Difference Between Algae and Plants

Algae vs Plants

Although the meanings and sounds of the words plant and algae are different, some people still find difficult to differentiate those two apart. Therefore, some simple but interesting information would be helpful to differentiate plants and algae according to the basic characteristics. However, both plants and algae are ecologically similar in the ecosystem, and they independently produce their own food being autotrophs. Despite the similarities, the prevailing differences between plants and algae are discussed in this article.


Algae are eukaryotic autotrophs with either unicellular or multicellular forms. Algae are simple life forms that play a great role in the energy circulation throughout the world. Algae being simple, there are no specialised organs and cells. In fact, the tissues found in algae are not considered as true plant tissues. The forms of algae could be of mainly three types known as Unicellular, Thallus, or Filamentous. They are mostly found in the aquatic ecosystems, and the number of terrestrial algal species is low. They could be either sessile or free-floating in the aquatic environment. When they are sessile, the whole body is connected to the substrate through the structure called Hold Fast or Rhizoid. Algae do not absorb nutrients from the substrate through the hold fast, but they are autotrophs. Collectively, they produce the largest amount of food through photosynthesis. Their photosynthetic pigments are chlorophyll, carotenoid, and phycobilin. Algae are a tremendously diverse group with innumerable number of species. One good example to imagine their diversity is that there are over 320,500 specimens of different species collected in the US National Herbarium. Their great diversity is justifiable with their long, long history that goes about a couple of billion years from toady.

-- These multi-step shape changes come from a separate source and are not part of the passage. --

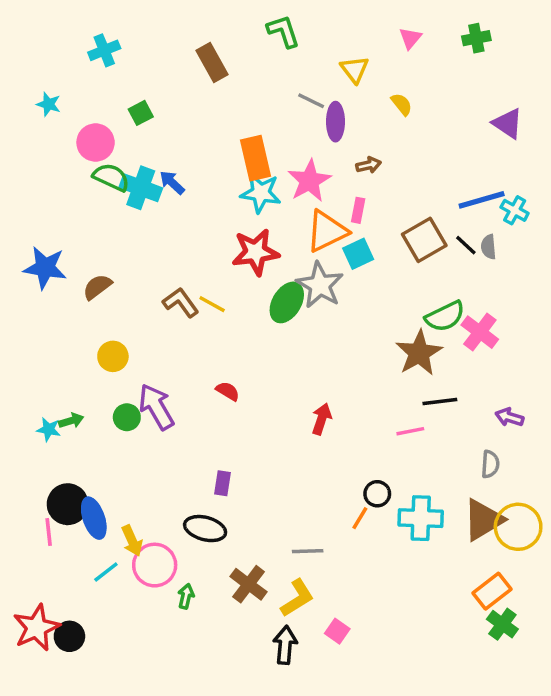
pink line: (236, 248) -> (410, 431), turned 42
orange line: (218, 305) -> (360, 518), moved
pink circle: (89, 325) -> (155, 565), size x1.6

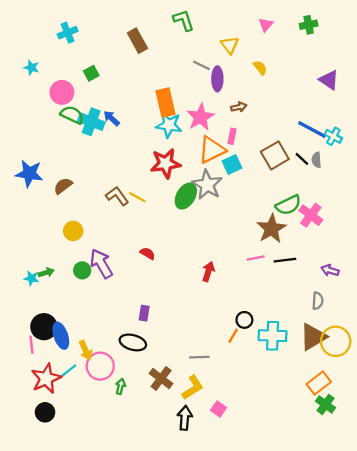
blue line: (482, 200) -> (312, 130), turned 44
pink line: (410, 431) -> (256, 258), moved
red star: (36, 628) -> (46, 379), moved

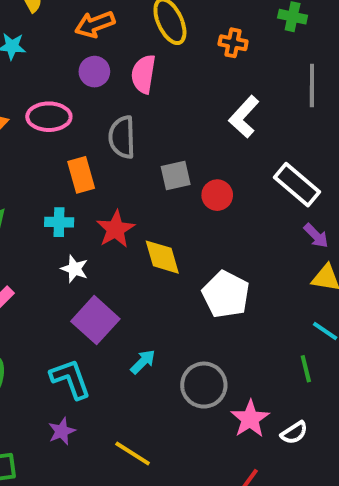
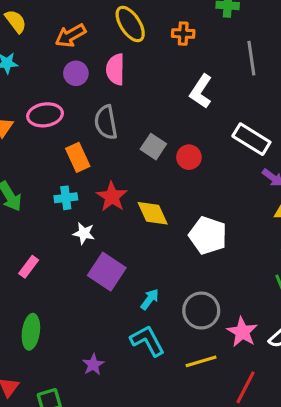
gray square: (176, 176) -> (153, 147), turned -35
cyan L-shape: (70, 379) -> (147, 341), moved
yellow line: (133, 453) -> (201, 361), moved, turned -40

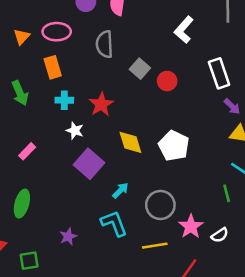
white rectangle: (251, 139) -> (219, 73), turned 32
orange rectangle: (78, 157) -> (53, 67), moved
yellow diamond: (153, 213) -> (130, 142), moved

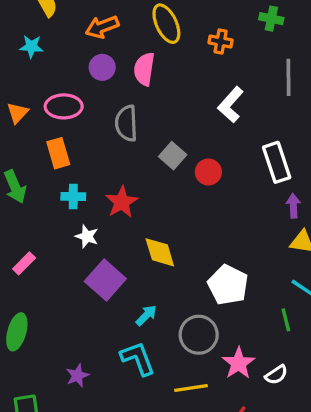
purple arrow: (232, 106) -> (293, 206), turned -138
white pentagon: (174, 146) -> (228, 285), moved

Plants could be simply defined taxonomically by describing as members of the Kingdom: Plantae. Plants are highly adapted to capture sunlight and absorb nutrients from the ground. The tissues in the plants are true plant tissues with a high degree of specialization to certain functions, and that implies plants are complex organisms. The majority of the plants are found in the terrestrial ecosystem using those specializations. Except for very few species, plants are sessile with a highly developed system of roots to attach to the substrate. The roots of plants are not only attached to the ground but also absorb nutrients and water from the soil. Those absorbed contents travel through a system of channels called xylem and phloem to perform their functions. Photosynthesis is one of the major functions of plants, which produces the food for animals. Chlorophyll and carotenoid are the most common photosynthetic pigments used to capture sunlight in plants. However, the body form of plants contains mainly three major structures known as Leaves, Roots, and Trunk. Additionally, plants could never be unicellular but always eukaryotic multicellular. There are about 315,000 species of plants extant on the Earth, which is a great diversity; most of those (about 290,000 species) are flowering plants. The earliest plant fossil has been studied, and age is found to be more than 450 million years.


What is the difference between Algae and Plant?

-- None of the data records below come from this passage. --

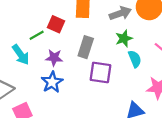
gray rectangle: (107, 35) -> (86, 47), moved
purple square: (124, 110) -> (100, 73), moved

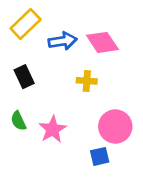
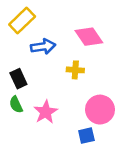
blue arrow: (63, 41) -> (43, 46), moved
black rectangle: (24, 77) -> (18, 79), moved

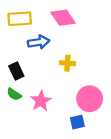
yellow rectangle: (22, 21) -> (20, 19), turned 40
pink diamond: (89, 37) -> (63, 18), moved
green semicircle: (16, 105) -> (14, 94), turned -32

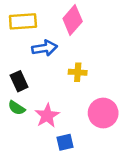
pink diamond: (63, 18) -> (73, 20), turned 75
blue square: (77, 122) -> (65, 142), moved

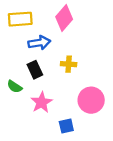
black rectangle: (19, 81) -> (35, 70), moved
green semicircle: (17, 108) -> (15, 87), moved
blue square: (65, 142) -> (66, 126), moved

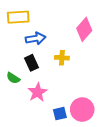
pink diamond: (64, 18) -> (84, 29), moved
pink circle: (91, 100) -> (82, 110), moved

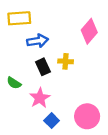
black rectangle: (31, 63) -> (43, 67), moved
blue square: (60, 114) -> (52, 121), moved, turned -32

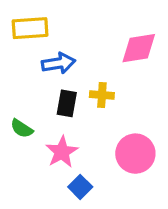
pink diamond: (89, 31) -> (139, 48), turned 40
black rectangle: (43, 67) -> (67, 103), turned 35
pink circle: (87, 116) -> (135, 154), moved

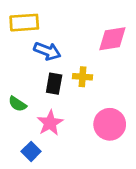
blue arrow: (58, 63) -> (47, 51), turned 30
blue square: (80, 187) -> (31, 151), moved

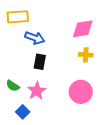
yellow cross: (83, 77) -> (86, 55), moved
green semicircle: (17, 104) -> (13, 86), moved

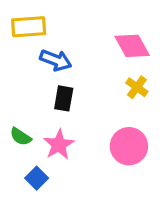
pink diamond: (83, 29) -> (132, 46), turned 70
yellow cross: (86, 55) -> (137, 87), turned 32

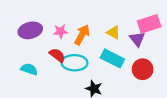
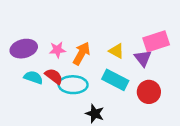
cyan semicircle: (29, 69) -> (33, 77), moved

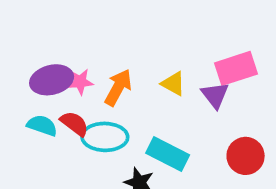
purple ellipse: (24, 49) -> (52, 80), moved
cyan rectangle: (115, 80) -> (168, 154), moved
red circle: (149, 92) -> (246, 156), moved

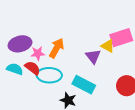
pink star: (80, 82) -> (38, 53), moved
yellow triangle: (173, 84) -> (108, 46), moved
purple triangle: (215, 95) -> (93, 56), moved

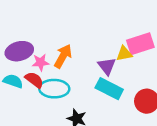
yellow triangle: (108, 46) -> (124, 54), turned -40
cyan rectangle: (84, 85) -> (109, 89), moved

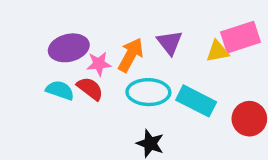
purple triangle: (107, 66) -> (170, 43), moved
cyan ellipse: (54, 89) -> (148, 92), moved

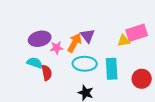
purple triangle: (170, 43) -> (88, 36), moved
red semicircle: (90, 89) -> (47, 73), moved, turned 42
cyan rectangle: (196, 101) -> (112, 69), turned 60

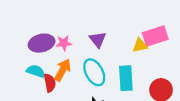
orange arrow: (75, 43) -> (63, 70), moved
pink star: (57, 48) -> (64, 43), moved
cyan ellipse: (85, 64) -> (94, 72), turned 60

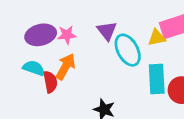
cyan ellipse: (94, 72) -> (128, 50), moved
cyan rectangle: (126, 78) -> (157, 79), moved

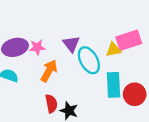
orange arrow: (65, 67) -> (49, 71), moved
red semicircle: (50, 82) -> (51, 104), moved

• Algae could be unicellular or multicellular while plants are always multicellular.

• Plants have true tissues but not in algae.

• Algae could be unicellular, filamentous, or thallus in their structure whereas plants always have roots connected to a trunk that extends leaves.

• Plants are mostly sessile while algae are mostly free-floating.

• Plants have roots to attach to the substrate and to absorb water and nutrients, whereas algae have root-like hold fast or rhizoid only to attach but not to absorb anything.

• Plants are mostly terrestrial while algae are mostly aquatic.

• Chlorophyll and carotenoid are the photosynthetic pigments present in plants while algae have phycobilin in addition.